Ilustrasi Themistocles oleh Evald Hansen (1875). (Public Domain/wikimedia Commons)

Strategi pun mulai disusun. Hal pertama yang harus dilakukan adalah membujuk rekan-rekan komandanya yang alot. Namun sang komandan Athena tak kehabisan akal, dia memanfaatkan kekurangan orang-orang Yunani terkenal sebagai kelompok yang mudah terpecah belah.

“Dengan mengaku sebagai pendukung rahasia Persia, Themistocles mengirim pesan kepada raja Persia yang mengatakan bahwa pasukan Yunani sedang kacau balau dan mereka berencana untuk menyelinap pergi dari Salamis saat malam hari,” terang Julian.

Mendengar hal ini, Xerxes memerintahkan armadanya, yang mungkin berkekuatan 800 kapal, untuk mendekat ke Salamis.

Armada utama Persia akan menyerang melalui selat sempit antara Salamis dan daratan. Inilah yang diinginkan oleh Themistocles. Dia menyadari bahwa di tempat yang sempit seperti itu, Persia tidak akan bisa memanfaatkan keunggulan jumlah mereka.

Pasukan Yunani terus memancing armada Persia ke dalam selat yang jauh lebih sempit. Tidak butuh waktu lama bagi pasukan Persia untuk menyadari bahwa segala sesuatunya berjalan dengan buruk.

Mereka mulai bertabrakan satu sama lain dan semua formasi dan keteraturan hilang. Para pendayung Persia menjadi lelah, dan keadaan diperparah oleh gelombang besar yang menyebabkan kapal mereka terombang-ambing. Inilah yang ditunggu-tunggu Themistocles.

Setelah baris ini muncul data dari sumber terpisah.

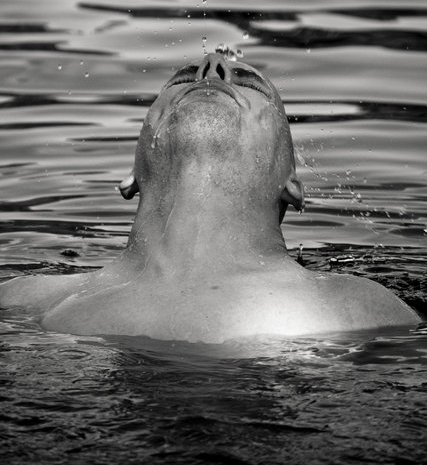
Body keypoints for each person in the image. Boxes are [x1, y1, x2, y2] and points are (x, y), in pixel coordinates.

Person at [0, 51, 420, 342]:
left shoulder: (364, 309)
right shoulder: (22, 300)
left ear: (291, 186)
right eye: (183, 80)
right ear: (131, 179)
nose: (212, 68)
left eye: (249, 84)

Dalam kekacauan tersebut, armada Yunani mampu menggunakan kecepatan dan manuverabilitas kapal-kapal trireme mereka dengan efektif. Mereka menyerang dengan taktik yang terkoordinasi dan menghancurkan kapal-kapal Persia yang lemah dan terisolasi.

“Duduk di atas singgasananya, Xerxes menyaksikan kejadian-kejadian yang terjadi dengan amarah yang semakin memuncak,” kata Julian. 

Strategi cerdik Themistocles membawa kemenangan bagi Yunani. Namanya segera menjadi sangat bersinar sebagai pemimpin militer yang brilian.

Namun, pada tahun 470 SM, Themistocles dikucilkan oleh warga Athena yang menganggapnya terlalu berkuasa. Dia juga mempromosikan kebijakan anti-Sparta, yang menyebabkan konflik.

“Dia berakhir di istana Persia dan menghabiskan tahun-tahun terakhirnya untuk memberi nasihat kepada raja baru, Artahsasta I, tentang bagaimana cara melawan Yunani,” jelas Julian.